*EXERCISE DETAILS:* Can you set out every line of the material below as a numbered list, leaving out any blank lines?

*EXTRACTED ENTRIES:*
--------------------------------------------------
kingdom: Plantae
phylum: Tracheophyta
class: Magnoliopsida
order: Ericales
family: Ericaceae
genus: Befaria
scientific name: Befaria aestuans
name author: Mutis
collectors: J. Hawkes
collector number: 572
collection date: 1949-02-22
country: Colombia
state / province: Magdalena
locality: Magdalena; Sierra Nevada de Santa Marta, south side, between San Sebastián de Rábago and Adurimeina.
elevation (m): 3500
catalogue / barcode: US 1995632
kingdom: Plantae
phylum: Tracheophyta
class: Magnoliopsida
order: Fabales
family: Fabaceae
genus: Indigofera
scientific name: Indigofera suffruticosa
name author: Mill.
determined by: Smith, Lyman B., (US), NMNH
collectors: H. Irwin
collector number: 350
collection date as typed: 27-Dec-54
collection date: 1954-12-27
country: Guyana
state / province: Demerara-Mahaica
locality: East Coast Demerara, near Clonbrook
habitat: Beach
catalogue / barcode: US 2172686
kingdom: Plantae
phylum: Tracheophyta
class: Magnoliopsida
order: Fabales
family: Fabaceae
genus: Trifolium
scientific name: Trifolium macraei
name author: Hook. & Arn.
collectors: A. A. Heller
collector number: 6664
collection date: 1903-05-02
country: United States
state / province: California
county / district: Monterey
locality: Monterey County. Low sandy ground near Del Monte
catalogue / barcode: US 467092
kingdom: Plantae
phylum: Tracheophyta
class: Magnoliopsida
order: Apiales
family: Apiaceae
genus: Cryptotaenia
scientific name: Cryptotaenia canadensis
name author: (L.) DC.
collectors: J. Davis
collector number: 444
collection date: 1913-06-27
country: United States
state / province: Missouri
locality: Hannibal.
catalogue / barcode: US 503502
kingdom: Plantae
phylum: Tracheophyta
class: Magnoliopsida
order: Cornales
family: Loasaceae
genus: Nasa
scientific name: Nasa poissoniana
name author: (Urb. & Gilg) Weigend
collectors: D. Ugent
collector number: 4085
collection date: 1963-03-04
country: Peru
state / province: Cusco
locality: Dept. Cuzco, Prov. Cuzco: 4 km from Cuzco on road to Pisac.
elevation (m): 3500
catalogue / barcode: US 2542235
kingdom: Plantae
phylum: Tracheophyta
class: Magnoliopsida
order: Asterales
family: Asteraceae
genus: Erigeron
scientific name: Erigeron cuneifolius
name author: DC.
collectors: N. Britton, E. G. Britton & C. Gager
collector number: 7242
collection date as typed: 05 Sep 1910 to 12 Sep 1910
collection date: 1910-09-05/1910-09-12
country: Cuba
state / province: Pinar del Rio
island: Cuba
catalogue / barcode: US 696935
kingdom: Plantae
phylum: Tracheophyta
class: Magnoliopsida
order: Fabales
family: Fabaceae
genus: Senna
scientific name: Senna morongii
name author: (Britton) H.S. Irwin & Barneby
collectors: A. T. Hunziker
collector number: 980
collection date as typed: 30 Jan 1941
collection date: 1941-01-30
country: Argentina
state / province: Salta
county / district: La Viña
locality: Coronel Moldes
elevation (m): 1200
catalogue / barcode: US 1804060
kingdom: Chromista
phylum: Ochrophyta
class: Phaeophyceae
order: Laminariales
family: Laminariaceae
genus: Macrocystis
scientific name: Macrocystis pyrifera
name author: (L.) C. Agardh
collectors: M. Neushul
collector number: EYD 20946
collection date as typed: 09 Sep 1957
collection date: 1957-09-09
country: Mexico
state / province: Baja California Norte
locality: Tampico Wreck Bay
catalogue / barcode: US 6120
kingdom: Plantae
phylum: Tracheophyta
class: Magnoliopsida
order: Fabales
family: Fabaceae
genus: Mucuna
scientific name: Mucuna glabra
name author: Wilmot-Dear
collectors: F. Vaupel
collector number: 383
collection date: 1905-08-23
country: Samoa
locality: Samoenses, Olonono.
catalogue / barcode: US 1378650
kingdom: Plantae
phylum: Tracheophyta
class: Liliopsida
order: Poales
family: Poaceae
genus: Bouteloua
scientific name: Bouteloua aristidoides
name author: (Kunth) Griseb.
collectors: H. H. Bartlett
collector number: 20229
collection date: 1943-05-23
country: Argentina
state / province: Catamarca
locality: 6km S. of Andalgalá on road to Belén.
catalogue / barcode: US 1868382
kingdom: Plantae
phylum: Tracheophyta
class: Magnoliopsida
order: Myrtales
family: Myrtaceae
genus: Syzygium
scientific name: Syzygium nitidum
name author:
--------------------------------------------------
*CORRECT RESPONSE:*
1. kingdom: Plantae
2. phylum: Tracheophyta
3. class: Magnoliopsida
4. order: Ericales
5. family: Ericaceae
6. genus: Befaria
7. scientific name: Befaria aestuans
8. name author: Mutis
9. collectors: J. Hawkes
10. collector number: 572
11. collection date: 1949-02-22
12. country: Colombia
13. state / province: Magdalena
14. locality: Magdalena; Sierra Nevada de Santa Marta, south side, between San Sebastián de Rábago and Adurimeina.
15. elevation (m): 3500
16. catalogue / barcode: US 1995632
17. kingdom: Plantae
18. phylum: Tracheophyta
19. class: Magnoliopsida
20. order: Fabales
21. family: Fabaceae
22. genus: Indigofera
23. scientific name: Indigofera suffruticosa
24. name author: Mill.
25. determined by: Smith, Lyman B., (US), NMNH
26. collectors: H. Irwin
27. collector number: 350
28. collection date as typed: 27-Dec-54
29. collection date: 1954-12-27
30. country: Guyana
31. state / province: Demerara-Mahaica
32. locality: East Coast Demerara, near Clonbrook
33. habitat: Beach
34. catalogue / barcode: US 2172686
35. kingdom: Plantae
36. phylum: Tracheophyta
37. class: Magnoliopsida
38. order: Fabales
39. family: Fabaceae
40. genus: Trifolium
41. scientific name: Trifolium macraei
42. name author: Hook. & Arn.
43. collectors: A. A. Heller
44. collector number: 6664
45. collection date: 1903-05-02
46. country: United States
47. state / province: California
48. county / district: Monterey
49. locality: Monterey County. Low sandy ground near Del Monte
50. catalogue / barcode: US 467092
51. kingdom: Plantae
52. phylum: Tracheophyta
53. class: Magnoliopsida
54. order: Apiales
55. family: Apiaceae
56. genus: Cryptotaenia
57. scientific name: Cryptotaenia canadensis
58. name author: (L.) DC.
59. collectors: J. Davis
60. collector number: 444
61. collection date: 1913-06-27
62. country: United States
63. state / province: Missouri
64. locality: Hannibal.
65. catalogue / barcode: US 503502
66. kingdom: Plantae
67. phylum: Tracheophyta
68. class: Magnoliopsida
69. order: Cornales
70. family: Loasaceae
71. genus: Nasa
72. scientific name: Nasa poissoniana
73. name author: (Urb. & Gilg) Weigend
74. collectors: D. Ugent
75. collector number: 4085
76. collection date: 1963-03-04
77. country: Peru
78. state / province: Cusco
79. locality: Dept. Cuzco, Prov. Cuzco: 4 km from Cuzco on road to Pisac.
80. elevation (m): 3500
81. catalogue / barcode: US 2542235
82. kingdom: Plantae
83. phylum: Tracheophyta
84. class: Magnoliopsida
85. order: Asterales
86. family: Asteraceae
87. genus: Erigeron
88. scientific name: Erigeron cuneifolius
89. name author: DC.
90. collectors: N. Britton, E. G. Britton & C. Gager
91. collector number: 7242
92. collection date as typed: 05 Sep 1910 to 12 Sep 1910
93. collection date: 1910-09-05/1910-09-12
94. country: Cuba
95. state / province: Pinar del Rio
96. island: Cuba
97. catalogue / barcode: US 696935
98. kingdom: Plantae
99. phylum: Tracheophyta
100. class: Magnoliopsida
101. order: Fabales
102. family: Fabaceae
103. genus: Senna
104. scientific name: Senna morongii
105. name author: (Britton) H.S. Irwin & Barneby
106. collectors: A. T. Hunziker
107. collector number: 980
108. collection date as typed: 30 Jan 1941
109. collection date: 1941-01-30
110. country: Argentina
111. state / province: Salta
112. county / district: La Viña
113. locality: Coronel Moldes
114. elevation (m): 1200
115. catalogue / barcode: US 1804060
116. kingdom: Chromista
117. phylum: Ochrophyta
118. class: Phaeophyceae
119. order: Laminariales
120. family: Laminariaceae
121. genus: Macrocystis
122. scientific name: Macrocystis pyrifera
123. name author: (L.) C. Agardh
124. collectors: M. Neushul
125. collector number: EYD 20946
126. collection date as typed: 09 Sep 1957
127. collection date: 1957-09-09
128. country: Mexico
129. state / province: Baja California Norte
130. locality: Tampico Wreck Bay
131. catalogue / barcode: US 6120
132. kingdom: Plantae
133. phylum: Tracheophyta
134. class: Magnoliopsida
135. order: Fabales
136. family: Fabaceae
137. genus: Mucuna
138. scientific name: Mucuna glabra
139. name author: Wilmot-Dear
140. collectors: F. Vaupel
141. collector number: 383
142. collection date: 1905-08-23
143. country: Samoa
144. locality: Samoenses, Olonono.
145. catalogue / barcode: US 1378650
146. kingdom: Plantae
147. phylum: Tracheophyta
148. class: Liliopsida
149. order: Poales
150. family: Poaceae
151. genus: Bouteloua
152. scientific name: Bouteloua aristidoides
153. name author: (Kunth) Griseb.
154. collectors: H. H. Bartlett
155. collector number: 20229
156. collection date: 1943-05-23
157. country: Argentina
158. state / province: Catamarca
159. locality: 6km S. of Andalgalá on road to Belén.
160. catalogue / barcode: US 1868382
161. kingdom: Plantae
162. phylum: Tracheophyta
163. class: Magnoliopsida
164. order: Myrtales
165. family: Myrtaceae
166. genus: Syzygium
167. scientific name: Syzygium nitidum
168. name author:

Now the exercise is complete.